Selain meningkatkan kualitas ibadah secara pribadi, Ramadhan juga diharapkan mampu mempererat harmoni kebangsaan di tengah dinamika kehidupan masyarakat Sumut. Kepala Kanwil Kemenag Sumut, Ahmad Qosbi, menyampaikan bahwa Ramadhan seharusnya membawa dampak luas, tidak hanya dirasakan secara individual, tetapi juga memperkuat solidaritas dan persaudaraan sebagai satu bangsa.

Ia turut mengajak masyarakat menyikapi adanya perbedaan penetapan awal Ramadhan tahun ini dengan sikap dewasa dan menjunjung tinggi semangat kebersamaan.

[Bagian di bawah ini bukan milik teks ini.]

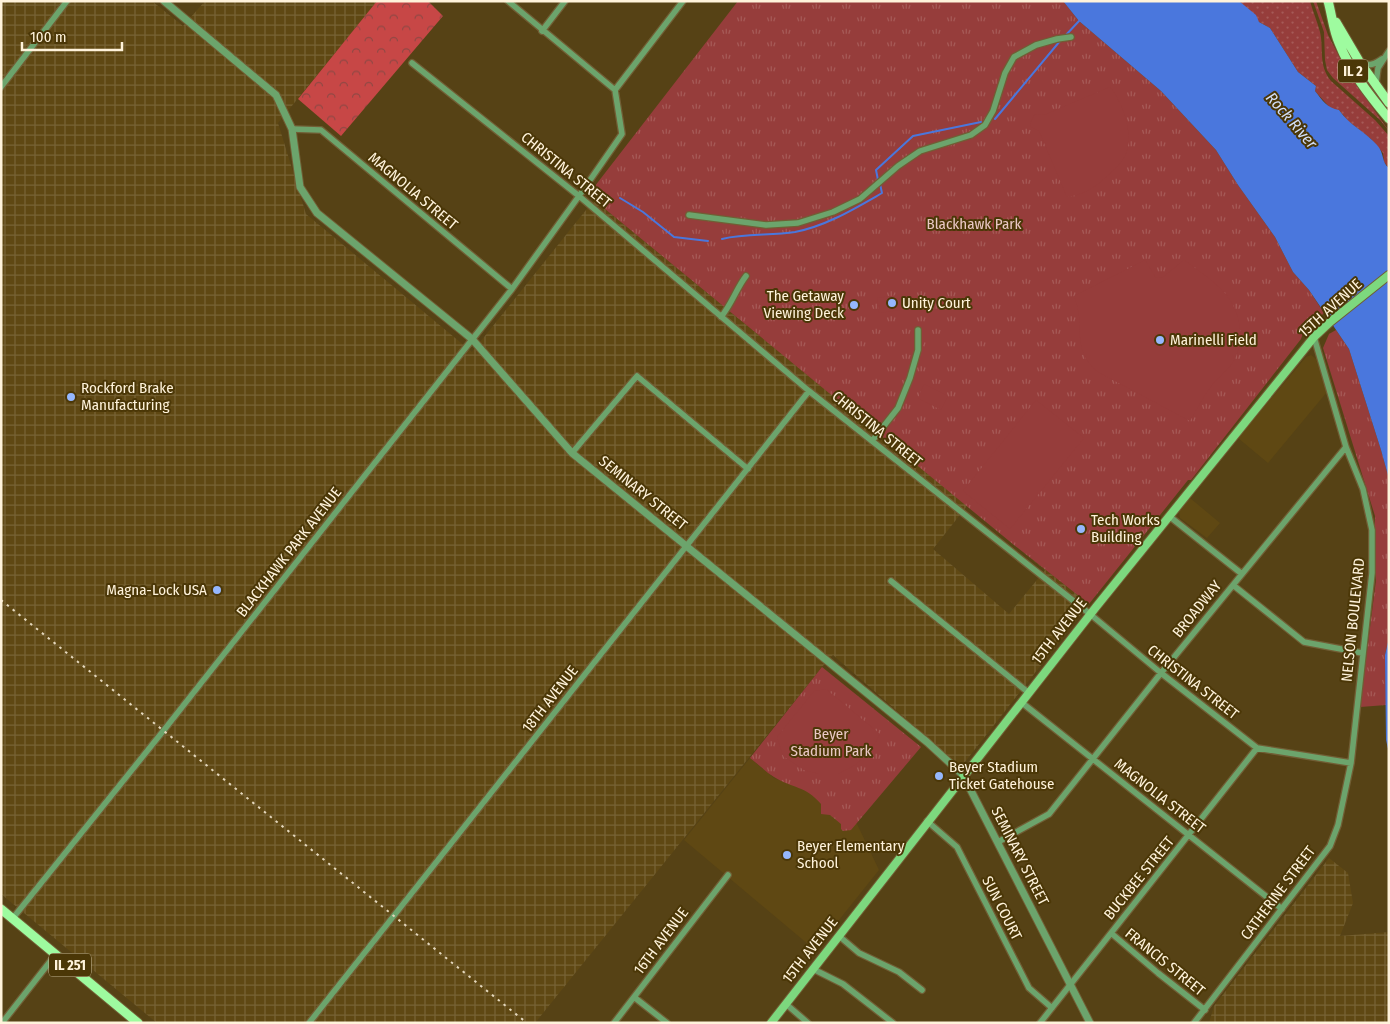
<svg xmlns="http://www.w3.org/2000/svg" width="1390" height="1024" viewBox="0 0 1390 1024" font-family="'Fira Sans Condensed',sans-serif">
  <defs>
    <pattern id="industrial-grid" width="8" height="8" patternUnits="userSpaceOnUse" patternTransform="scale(1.25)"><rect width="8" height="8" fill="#5f4813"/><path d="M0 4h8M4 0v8" fill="none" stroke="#776335"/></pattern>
    <pattern id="grass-dots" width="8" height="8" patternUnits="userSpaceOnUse" patternTransform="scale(1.25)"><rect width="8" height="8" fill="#963d3b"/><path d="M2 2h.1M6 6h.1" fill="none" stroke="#a65a57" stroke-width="1.8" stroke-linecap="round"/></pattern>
    <pattern id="forest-crowns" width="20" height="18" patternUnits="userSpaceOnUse" patternTransform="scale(1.25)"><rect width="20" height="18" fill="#c74746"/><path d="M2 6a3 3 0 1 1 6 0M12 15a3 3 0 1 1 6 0" fill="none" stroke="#904844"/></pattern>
    <pattern id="park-tufts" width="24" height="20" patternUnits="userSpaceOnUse" patternTransform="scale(1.25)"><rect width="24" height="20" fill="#963d3b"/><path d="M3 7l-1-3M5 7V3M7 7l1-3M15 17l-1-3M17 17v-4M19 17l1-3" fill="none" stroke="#a65a57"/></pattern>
  </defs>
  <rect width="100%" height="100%" fill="#564215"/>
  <path fill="#5f4813" d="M 1311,355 L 1316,359 L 1327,392 L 1268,463 L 1238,438 L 1306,357 Z
    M 1190,498 L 1220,523 L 1207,538 L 1180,518 L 1179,512 Z
    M 750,758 L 774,778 L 805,789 L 814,795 L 821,804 L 857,824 L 879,870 L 815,950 L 684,840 Z"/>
  <path fill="url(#industrial-grid)" d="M 1,1 L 152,1 L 183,26 L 205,1 L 377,1 L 278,123 L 306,214 L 472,352 L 594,200 L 967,506 L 933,549 L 1009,614 L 1045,570 L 1014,545 L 1089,604 L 961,767 L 833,655 L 822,667 L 535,1023 L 157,1023 L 1,894 Z
    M 1329,858 L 1348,873 L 1353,903 L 1340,936 L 1389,932 L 1389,1023 L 1209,1023 L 1214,1006 Z"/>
  <path fill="url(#grass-dots)" d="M 1310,1 C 1313,12 1317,21 1320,32 C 1324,49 1318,65 1331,81 L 1375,120 L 1389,136 L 1389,168 L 1384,162 L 1383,153 L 1371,139 L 1348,121 L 1339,110 L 1332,110 L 1315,91 L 1316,86 L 1298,72 L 1270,28 L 1259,22 L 1240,2 Z
    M 1313,1 L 1316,1 L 1328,35 L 1348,73 L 1389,131 L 1380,120 L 1333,78 L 1327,70 L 1325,60 L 1324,32 Z"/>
  <path fill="url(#forest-crowns)" d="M 377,1 L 428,1 L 443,16 L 341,136 L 298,99 Z"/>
  <path fill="url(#park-tufts)" d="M 738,1 L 1063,1 L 1079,21 L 1161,91 L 1216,150 L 1238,185 L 1275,237 L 1293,272 L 1309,290 L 1324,313 L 1303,333 L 1301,339 L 1191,480 L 1188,480 L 1089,604 L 1014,545 L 588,195 Z
    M 1336,330 L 1349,349 L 1381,450 L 1389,479 L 1389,638 L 1385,655 L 1386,705 L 1360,707 L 1376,580 L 1374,549 L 1375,516 L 1323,348 L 1329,334 Z
    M 822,667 L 921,747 L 851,830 L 843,831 L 841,829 L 841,824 L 830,815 L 821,814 L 821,804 C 805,785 793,789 774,777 C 766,772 758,764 750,758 Z"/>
  <path fill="#963d3b" d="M 1110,87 C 1123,103 1135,135 1125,156 C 1120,165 1112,172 1104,179 C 1093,189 1082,195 1067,197 L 1039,131 L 1031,127 L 1030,123 L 1035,114 L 1044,115 Z
    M 1145,260 L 1156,278 L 1163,277 L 1184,260 C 1210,279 1237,294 1240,329 C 1241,340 1239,353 1233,362 C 1227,372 1216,378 1210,388 C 1202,398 1197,410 1190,421 L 1098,372 C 1069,348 1087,327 1074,296 Z
    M 905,294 L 907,309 L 879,313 L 877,298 Z
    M 924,384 L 948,396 L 941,410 L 918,398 Z
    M 1036,400 L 1084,438 L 1010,529 L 963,491 Z
    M 826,689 L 880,734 L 870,752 L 855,765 L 838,774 L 819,774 L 804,770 L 783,756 L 777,737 L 814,691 Z"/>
  <path fill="#4a77dd" d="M 1063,1 L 1239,1 L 1256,15 L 1259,22 L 1270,28 L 1298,72 L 1316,86 L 1315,91 C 1323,101 1327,108 1339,110 C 1350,126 1365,131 1377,145 C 1385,154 1381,162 1389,168 L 1389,479 L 1381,450 L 1349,349 L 1309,290 L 1293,272 L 1275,237 L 1238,185 L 1216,150 L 1161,91 L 1079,21 Z
    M 1389,638 L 1389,753 L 1386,740 L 1385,655 Z"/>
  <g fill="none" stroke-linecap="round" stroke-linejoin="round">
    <path stroke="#4a77dd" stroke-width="2" d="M 1065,36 L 1079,21
      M 995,119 L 1060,41
      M 878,180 L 876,170 L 913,136 L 981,122
      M 620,198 L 643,212 L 674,237 L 708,241
      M 722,239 C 746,233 771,236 795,232 C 826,226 854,209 882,193 L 880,184"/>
    <defs>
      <path id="minor" d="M 508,1 L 615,90
        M 542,31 L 565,1
        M 1361,62 C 1369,67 1375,64 1382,59
        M 412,63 L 579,196 L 809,391 L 1090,614 L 1161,673 L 1257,748 L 1351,763
        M 1376,83 L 1378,68 L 1389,51
        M 1,87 L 67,1
        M 292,129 L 321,130 L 512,289
        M 689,215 L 766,225 L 798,223 L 833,212 L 860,199 L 898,166 L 920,151 L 971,135 L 985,125 L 993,111 L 1005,73 L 1014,57 L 1036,45 L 1057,39 L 1071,37
        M 721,317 C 732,304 736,289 746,276
        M 872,441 L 898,408 L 910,378 L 918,350 L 918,330
        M 572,453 L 637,376 L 748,469
        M 1169,516 L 1242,574
        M 891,581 L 1029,693
        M 1233,585 L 1304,642 L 1362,653
        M 1021,702 L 1282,909
        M 927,821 L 957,847 L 1029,988 L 1052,1008
        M 998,842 L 1049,814 L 1157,678 L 1346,447
        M 13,918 L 164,730 L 512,289 L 579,196 L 622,134 L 615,90 L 683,1
        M 1111,933 L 1158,973 L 1205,1010
        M 839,936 L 859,953 L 899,972 L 922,990
        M 813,969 L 843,984 L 893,1023
        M 634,997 L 667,1023
        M 786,1004 L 808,1023
        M 2,1023 L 56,954
        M 309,1023 L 809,391
        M 614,1023 L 728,875
        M 1040,1023 L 1257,748
        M 1194,1023 L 1330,846 L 1338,825 L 1351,763 L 1372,573 L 1372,530 L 1363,489 L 1346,447 L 1314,337"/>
      <path id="tertiary" d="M 164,1 L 276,95 L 292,129 L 300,187 L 317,213 L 472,339 L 572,453 L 927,742 L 963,775 L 1090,1023"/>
      <path id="secondary" d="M 771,1023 L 1096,607 L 1314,337 L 1330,322 L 1389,275"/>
      <path id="primary" d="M 1328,1 C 1332,15 1333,30 1339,43 C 1350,71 1370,96 1389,119
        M 1336,22 L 1359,61 L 1389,103
        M 1,909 L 138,1023"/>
    </defs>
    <use href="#minor" stroke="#715e35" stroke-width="8"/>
    <use href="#tertiary" stroke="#715e35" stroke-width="9"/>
    <use href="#secondary" stroke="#715e35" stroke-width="10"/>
    <use href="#primary" stroke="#715e35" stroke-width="11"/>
    <use href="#minor" stroke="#6ca46c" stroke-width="5.5"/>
    <use href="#tertiary" stroke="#6ca46c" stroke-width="7"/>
    <use href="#secondary" stroke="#7dd87e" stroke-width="8"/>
    <use href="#primary" stroke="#9efb9f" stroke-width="9"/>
    <path stroke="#e5d8bd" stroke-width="2" stroke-dasharray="2.5 5" stroke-linecap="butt" d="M 1,600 L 527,1023"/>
  </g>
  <g fill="#95b7fd" stroke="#4b3707" stroke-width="2">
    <circle cx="892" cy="303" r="5"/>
    <circle cx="854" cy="305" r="5"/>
    <circle cx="1160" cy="340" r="5"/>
    <circle cx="71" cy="397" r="5"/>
    <circle cx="1081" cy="529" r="5"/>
    <circle cx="217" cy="590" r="5"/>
    <circle cx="939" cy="776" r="5"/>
    <circle cx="787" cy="855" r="5"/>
  </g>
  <g text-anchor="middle" stroke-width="4" stroke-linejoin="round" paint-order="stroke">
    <g fill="#4b3707" stroke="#c9bb9b" stroke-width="1">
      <rect x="1338" y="59.5" width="30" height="23" rx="4"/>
      <rect x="49" y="953.5" width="42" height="23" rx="4"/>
    </g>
    <g font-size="14" font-weight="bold" fill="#fff3db">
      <text x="1353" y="76">IL 2</text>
      <text x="70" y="970">IL 251</text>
    </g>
    <g font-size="15" fill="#fff3db" stroke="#4b3707">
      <text transform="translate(566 170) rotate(39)" y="5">CHRISTINA STREET</text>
      <text transform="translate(413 191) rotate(40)" y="5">MAGNOLIA STREET</text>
      <text transform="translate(1330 308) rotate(-42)" y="5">15TH AVENUE</text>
      <text transform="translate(877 429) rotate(39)" y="5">CHRISTINA STREET</text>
      <text transform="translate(643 493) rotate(39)" y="5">SEMINARY STREET</text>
      <text transform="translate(289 552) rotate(-52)" y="5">BLACKHAWK PARK AVENUE</text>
      <text transform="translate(1197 609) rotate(-51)" y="5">BROADWAY</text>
      <text transform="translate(1353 620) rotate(-84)" y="5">NELSON BOULEVARD</text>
      <text transform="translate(1059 631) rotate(-52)" y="5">15TH AVENUE</text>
      <text transform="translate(1193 682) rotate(38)" y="5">CHRISTINA STREET</text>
      <text transform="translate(550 699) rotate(-52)" y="5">18TH AVENUE</text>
      <text transform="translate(1160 796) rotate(38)" y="5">MAGNOLIA STREET</text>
      <text transform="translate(1020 856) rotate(63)" y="5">SEMINARY STREET</text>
      <text transform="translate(1139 878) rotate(-51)" y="5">BUCKBEE STREET</text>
      <text transform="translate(1278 893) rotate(-53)" y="5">CATHERINE STREET</text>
      <text transform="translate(1002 908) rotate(63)" y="5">SUN COURT</text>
      <text transform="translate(661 941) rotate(-53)" y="5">16TH AVENUE</text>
      <text transform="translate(810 950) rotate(-52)" y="5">15TH AVENUE</text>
      <text transform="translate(1165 962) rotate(39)" y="5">FRANCIS STREET</text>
    </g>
    <g font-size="15" fill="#eac8c5" stroke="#4b3707">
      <text x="974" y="229">Blackhawk Park</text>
      <text x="831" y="739">Beyer<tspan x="831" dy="17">Stadium Park</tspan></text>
    </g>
    <g font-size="15" fill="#fff3db" stroke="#4b3707" text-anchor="start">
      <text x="844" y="301" text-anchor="end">The Getaway<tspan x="844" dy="17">Viewing Deck</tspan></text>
      <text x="902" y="308">Unity Court</text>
      <text x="1170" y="345">Marinelli Field</text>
      <text x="81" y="393">Rockford Brake<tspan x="81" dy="17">Manufacturing</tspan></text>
      <text x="1091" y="525">Tech Works<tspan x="1091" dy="17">Building</tspan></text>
      <text x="207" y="595" text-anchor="end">Magna-Lock USA</text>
      <text x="949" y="772">Beyer Stadium<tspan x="949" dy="17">Ticket Gatehouse</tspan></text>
      <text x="797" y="851">Beyer Elementary<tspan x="797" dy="17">School</tspan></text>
    </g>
    <g font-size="16" font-style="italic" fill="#d2dff9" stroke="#4b3707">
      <text transform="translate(1292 120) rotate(49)" y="6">Rock River</text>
    </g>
  </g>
  <rect width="1390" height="1024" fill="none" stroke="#fff3db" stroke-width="5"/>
  <path d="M22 42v8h100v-8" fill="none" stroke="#fff3db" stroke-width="2.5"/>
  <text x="30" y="42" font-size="15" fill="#fff3db" stroke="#4b3707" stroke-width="4" paint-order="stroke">100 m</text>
</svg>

Menurutnya, perbedaan tersebut merupakan bagian dari keberagaman bangsa Indonesia yang harus diterima sebagai rahmat.

Qosbi menekankan agar perbedaan tidak menjadi pemisah, melainkan menjadi sarana untuk mempererat hubungan dan meningkatkan kualitas diri. Ia juga mengimbau masyarakat untuk menjaga keharmonisan serta memperkuat solidaritas sosial selama bulan puasa.

Teladan Rasulullah SAW yang dikenal sebagai sosok paling dermawan, khususnya di bulan Ramadhan, diharapkan menjadi inspirasi. Ramadhan pun diminta menjadi momentum untuk memastikan keberkahan dapat dirasakan seluruh lapisan masyarakat.

Pihak Kanwil Kemenag Sumut berharap Ramadhan kali ini mampu melahirkan pribadi yang tidak hanya saleh secara individu, tetapi juga menghadirkan kontribusi nyata dalam kehidupan bermasyarakat, berbangsa, dan bernegara. Mereka pun menyampaikan ucapan selamat menunaikan ibadah puasa dan doa agar seluruh amal ibadah diterima serta membawa keberkahan bagi Indonesia.

Sementara itu, pemerintah melalui Kementerian Agama menetapkan 1 Ramadhan 1447 Hijriah/2026 Masehi jatuh pada Kamis, 19 Februari 2026. Penetapan tersebut disampaikan Menteri Agama Nasaruddin Umar usai memimpin sidang isbat di Jakarta.

Keputusan ini berbeda dengan penetapan Muhammadiyah yang menetapkan awal Ramadhan sehari lebih awal, yakni Rabu, 18 Februari 2026, karena perbedaan metode dalam menentukan awal bulan Hijriah.